_The task_
Copy each line of the material in which the word "also" appears.

_Data to use_
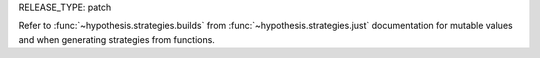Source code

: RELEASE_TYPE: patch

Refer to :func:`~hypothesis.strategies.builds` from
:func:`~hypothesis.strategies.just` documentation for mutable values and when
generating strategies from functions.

...

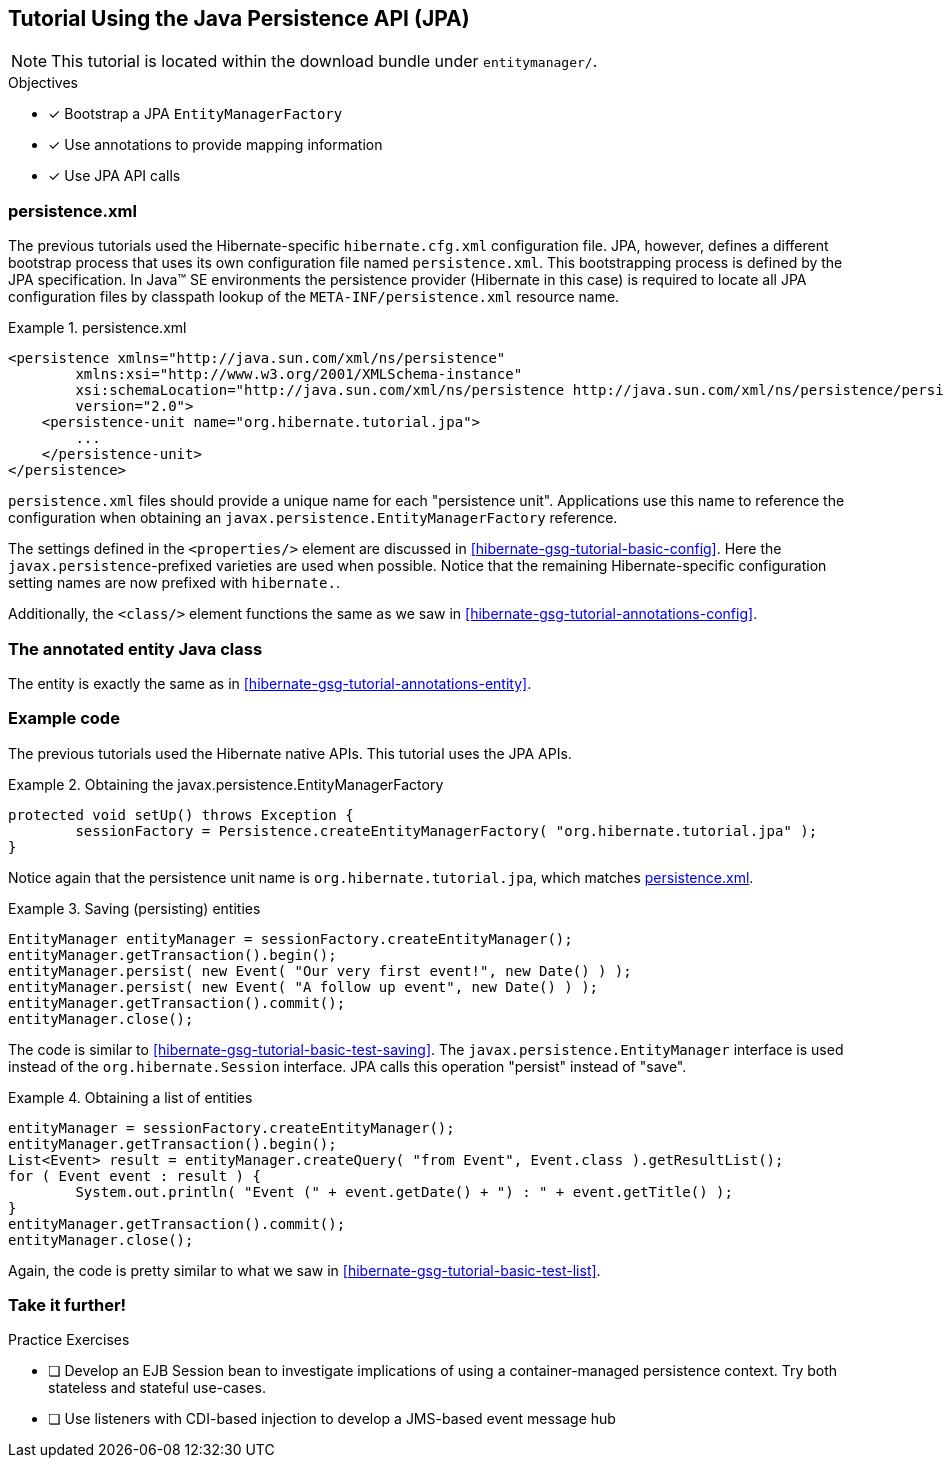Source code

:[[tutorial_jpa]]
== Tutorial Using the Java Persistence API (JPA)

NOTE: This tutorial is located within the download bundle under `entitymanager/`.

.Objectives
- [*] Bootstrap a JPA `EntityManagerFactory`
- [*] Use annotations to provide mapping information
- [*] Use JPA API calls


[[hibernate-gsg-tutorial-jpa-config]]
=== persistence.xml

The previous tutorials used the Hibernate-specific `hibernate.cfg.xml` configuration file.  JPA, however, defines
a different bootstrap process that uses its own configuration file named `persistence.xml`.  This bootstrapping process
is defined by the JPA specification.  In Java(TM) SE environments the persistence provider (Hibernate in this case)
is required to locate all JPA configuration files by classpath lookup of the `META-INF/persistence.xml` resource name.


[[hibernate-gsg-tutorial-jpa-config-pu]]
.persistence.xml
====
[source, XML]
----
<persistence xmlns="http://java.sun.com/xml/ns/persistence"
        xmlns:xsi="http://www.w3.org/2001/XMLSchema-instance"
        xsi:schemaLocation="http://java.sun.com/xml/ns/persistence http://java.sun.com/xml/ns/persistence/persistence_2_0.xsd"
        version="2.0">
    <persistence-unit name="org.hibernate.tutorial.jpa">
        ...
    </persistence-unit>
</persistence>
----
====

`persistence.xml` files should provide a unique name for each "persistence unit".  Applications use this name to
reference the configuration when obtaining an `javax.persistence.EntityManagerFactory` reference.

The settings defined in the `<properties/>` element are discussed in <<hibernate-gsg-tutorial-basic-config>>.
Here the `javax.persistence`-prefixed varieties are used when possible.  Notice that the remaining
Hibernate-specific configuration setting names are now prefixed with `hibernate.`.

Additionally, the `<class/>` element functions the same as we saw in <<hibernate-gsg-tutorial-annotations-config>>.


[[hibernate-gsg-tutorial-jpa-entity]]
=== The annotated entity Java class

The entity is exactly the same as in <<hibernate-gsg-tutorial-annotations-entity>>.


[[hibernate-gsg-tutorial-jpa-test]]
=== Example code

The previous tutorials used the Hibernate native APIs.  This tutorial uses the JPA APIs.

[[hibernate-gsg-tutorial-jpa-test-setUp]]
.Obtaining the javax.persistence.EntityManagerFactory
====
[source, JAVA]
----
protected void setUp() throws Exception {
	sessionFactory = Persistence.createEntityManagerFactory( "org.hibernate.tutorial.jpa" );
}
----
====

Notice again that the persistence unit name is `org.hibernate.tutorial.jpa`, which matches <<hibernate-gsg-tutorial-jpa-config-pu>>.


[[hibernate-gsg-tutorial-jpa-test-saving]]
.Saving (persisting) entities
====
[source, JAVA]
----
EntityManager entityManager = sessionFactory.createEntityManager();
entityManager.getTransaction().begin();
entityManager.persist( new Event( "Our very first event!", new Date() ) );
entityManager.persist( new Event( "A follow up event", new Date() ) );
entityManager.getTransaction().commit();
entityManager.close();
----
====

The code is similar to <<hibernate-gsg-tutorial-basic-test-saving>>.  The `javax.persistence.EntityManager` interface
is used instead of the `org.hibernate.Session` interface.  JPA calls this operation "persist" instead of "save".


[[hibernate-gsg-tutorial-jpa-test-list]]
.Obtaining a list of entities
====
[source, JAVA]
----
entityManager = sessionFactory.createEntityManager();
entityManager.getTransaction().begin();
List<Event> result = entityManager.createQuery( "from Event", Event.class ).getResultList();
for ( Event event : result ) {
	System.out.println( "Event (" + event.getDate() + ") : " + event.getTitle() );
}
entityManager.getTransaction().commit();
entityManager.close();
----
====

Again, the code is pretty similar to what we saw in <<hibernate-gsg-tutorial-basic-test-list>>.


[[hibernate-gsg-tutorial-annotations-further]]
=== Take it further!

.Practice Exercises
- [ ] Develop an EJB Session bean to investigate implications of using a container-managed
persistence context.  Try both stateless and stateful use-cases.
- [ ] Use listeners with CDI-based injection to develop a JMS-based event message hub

---

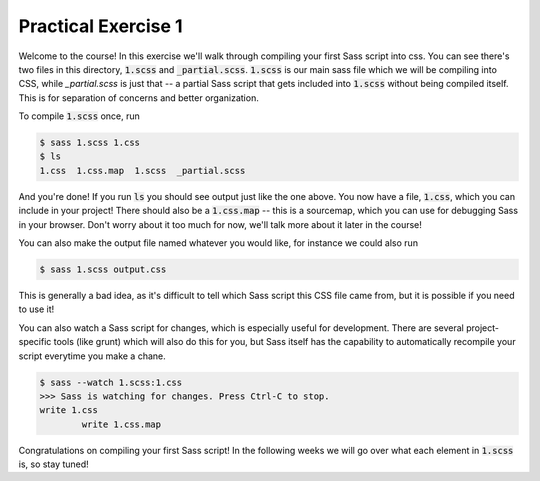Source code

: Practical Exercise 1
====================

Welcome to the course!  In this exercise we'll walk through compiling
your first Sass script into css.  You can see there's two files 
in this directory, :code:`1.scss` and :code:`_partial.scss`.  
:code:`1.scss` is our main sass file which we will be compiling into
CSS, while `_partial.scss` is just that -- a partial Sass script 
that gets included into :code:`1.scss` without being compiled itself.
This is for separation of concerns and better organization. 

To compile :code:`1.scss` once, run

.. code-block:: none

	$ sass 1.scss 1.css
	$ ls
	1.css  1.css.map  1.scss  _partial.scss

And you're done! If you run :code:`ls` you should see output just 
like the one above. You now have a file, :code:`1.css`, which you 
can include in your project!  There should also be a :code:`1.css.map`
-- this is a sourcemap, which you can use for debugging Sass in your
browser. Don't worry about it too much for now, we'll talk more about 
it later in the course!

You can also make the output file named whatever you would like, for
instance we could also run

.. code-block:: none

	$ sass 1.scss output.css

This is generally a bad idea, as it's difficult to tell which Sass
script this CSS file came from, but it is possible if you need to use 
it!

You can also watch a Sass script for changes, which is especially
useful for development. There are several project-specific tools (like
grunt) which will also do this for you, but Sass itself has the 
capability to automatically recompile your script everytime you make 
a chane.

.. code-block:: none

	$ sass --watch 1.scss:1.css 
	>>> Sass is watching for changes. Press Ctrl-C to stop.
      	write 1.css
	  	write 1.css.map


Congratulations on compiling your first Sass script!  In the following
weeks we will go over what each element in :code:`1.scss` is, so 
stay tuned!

_The answer_
can include in your project!  There should also be a :code:`1.css.map`
You can also make the output file named whatever you would like, for
instance we could also run
You can also watch a Sass script for changes, which is especially
grunt) which will also do this for you, but Sass itself has the 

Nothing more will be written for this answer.